Find all possible sum of digits of perfect squares

Question

This question was asked in an Iberoamerican Math Olympiad. I formed a conjecture that all numbers not equivalent to $3$ or $6$ $\mod 9$. But there are no squares with the sum of digits $2$. This is the only work from my side, any hints and help would be appreciated.

Answer 1

Hint

$$9999999..9^2=9999..9800001 \\ 19999..9^2=3999..9600..01 \\ 29999...9^2=8999..94000..01 \\ 9999...95^2=9999..9000.025$$

Edit: Faster solution if $a$ is a digit, then $$(10^n-a)^2=10^{2n}-2a\times 10^n+a^2$$ Now $$10^{2n}-2a\times 10^n=999....9xy0000$$ where $xy=100-2a$. Now setting $a=1,2,5,9$ gives you exactly the formulas you want.

Answer 2

Consider a number $d$ greater than $9$. Then its $k{+}1$ digits $\{d_k,d_{k-1},\ldots, d_1, d_0\}$ represent the sum $\sum_0^k 10^i\cdot d_i$. The digit sum $s(d) = \sum_0^k d_i$ and the difference between them is $d-s(d) = \sum_0^k (10^i-1) d_i$. It is apparent that all the terms $(10^i-1)$ are divisible by $9$ and thus the remainder when divided by $9$ of $d$ and $s(d)$ is the same.

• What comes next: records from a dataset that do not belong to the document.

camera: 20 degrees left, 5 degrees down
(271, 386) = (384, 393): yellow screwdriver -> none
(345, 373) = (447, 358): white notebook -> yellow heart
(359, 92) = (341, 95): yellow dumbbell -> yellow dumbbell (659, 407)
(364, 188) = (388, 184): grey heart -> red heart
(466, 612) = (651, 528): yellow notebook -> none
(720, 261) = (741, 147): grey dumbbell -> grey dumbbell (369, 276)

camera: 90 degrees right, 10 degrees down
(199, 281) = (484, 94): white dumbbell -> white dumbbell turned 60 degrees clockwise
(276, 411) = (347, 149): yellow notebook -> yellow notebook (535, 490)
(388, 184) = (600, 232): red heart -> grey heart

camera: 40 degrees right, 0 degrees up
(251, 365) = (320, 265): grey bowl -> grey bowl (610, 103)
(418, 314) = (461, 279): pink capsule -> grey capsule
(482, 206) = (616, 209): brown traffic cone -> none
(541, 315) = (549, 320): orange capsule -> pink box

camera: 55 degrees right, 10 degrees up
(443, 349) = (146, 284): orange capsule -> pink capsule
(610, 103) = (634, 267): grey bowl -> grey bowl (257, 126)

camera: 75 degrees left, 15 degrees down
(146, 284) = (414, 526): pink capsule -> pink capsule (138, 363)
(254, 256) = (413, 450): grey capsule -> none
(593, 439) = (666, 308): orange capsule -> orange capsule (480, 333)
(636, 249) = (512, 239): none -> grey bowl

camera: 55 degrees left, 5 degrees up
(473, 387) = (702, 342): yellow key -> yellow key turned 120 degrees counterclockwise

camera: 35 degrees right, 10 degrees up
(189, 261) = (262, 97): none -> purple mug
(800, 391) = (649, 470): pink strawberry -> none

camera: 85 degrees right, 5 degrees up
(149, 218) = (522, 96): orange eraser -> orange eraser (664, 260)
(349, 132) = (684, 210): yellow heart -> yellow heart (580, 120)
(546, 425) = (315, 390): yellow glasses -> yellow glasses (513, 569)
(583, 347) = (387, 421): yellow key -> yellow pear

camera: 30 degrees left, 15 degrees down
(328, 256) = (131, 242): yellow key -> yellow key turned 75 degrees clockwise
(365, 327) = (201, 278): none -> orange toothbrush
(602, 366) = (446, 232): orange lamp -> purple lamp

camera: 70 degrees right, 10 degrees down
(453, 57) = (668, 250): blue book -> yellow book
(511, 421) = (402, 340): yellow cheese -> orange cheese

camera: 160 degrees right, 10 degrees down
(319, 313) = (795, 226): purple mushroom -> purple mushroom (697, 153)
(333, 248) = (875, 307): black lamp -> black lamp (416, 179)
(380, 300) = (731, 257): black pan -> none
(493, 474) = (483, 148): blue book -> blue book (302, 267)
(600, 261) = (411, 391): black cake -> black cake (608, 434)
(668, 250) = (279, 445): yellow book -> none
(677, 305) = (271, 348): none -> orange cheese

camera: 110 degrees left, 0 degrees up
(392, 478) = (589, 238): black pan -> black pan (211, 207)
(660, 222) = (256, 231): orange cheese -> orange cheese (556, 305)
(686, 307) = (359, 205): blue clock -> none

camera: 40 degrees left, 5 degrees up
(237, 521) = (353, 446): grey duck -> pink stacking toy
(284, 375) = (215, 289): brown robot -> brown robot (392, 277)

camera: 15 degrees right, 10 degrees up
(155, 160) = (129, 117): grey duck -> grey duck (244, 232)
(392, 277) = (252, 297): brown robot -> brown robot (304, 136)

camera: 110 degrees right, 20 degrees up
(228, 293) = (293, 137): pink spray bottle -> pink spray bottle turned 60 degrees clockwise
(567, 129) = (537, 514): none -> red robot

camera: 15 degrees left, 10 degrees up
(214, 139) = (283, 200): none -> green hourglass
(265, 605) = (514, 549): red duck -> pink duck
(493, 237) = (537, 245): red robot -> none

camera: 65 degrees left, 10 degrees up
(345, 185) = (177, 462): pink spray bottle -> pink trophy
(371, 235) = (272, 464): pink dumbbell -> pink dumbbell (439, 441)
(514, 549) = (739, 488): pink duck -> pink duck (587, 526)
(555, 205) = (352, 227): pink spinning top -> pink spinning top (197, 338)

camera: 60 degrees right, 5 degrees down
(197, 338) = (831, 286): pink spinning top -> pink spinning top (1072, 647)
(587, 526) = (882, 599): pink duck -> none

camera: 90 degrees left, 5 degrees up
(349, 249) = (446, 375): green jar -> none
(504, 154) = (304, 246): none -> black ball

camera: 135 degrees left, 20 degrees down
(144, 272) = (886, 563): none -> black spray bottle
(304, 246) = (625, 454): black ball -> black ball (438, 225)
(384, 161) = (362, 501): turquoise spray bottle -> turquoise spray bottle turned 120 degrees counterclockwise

The digit sum can be iterated until the value is less than $10$, which I will show as $r(d)$. This value again has the same remainder as $d$ when divided by $9$, and for $r(d)<9$ it actually is the remainder.

Now consider $d^2$. Writing $d=9j+t$ with $t=r(d)$, we have $d^2 = 81j+18jt + t^2$. Now the first two terms are divisible by $9$, so to find $r(d^2)$ we only need to find $r(t^2)$.

But $t\in \{1,2,3,4,5,6,7,8,9\}$ so $t^2\in \{1,4,9,16,25,36,49,64,81\}$ and thus $r(d^2)=r(t^2) \in\{1,4,9,7,7,9,4,1,9\}=\{1,4,7,9\}$

There is also one special case: the digit sum of the perfect square $0$ is of course $0$.

Thus there are no repeated digit sums of squares that are any of $\{2,3,5,6,8\}$.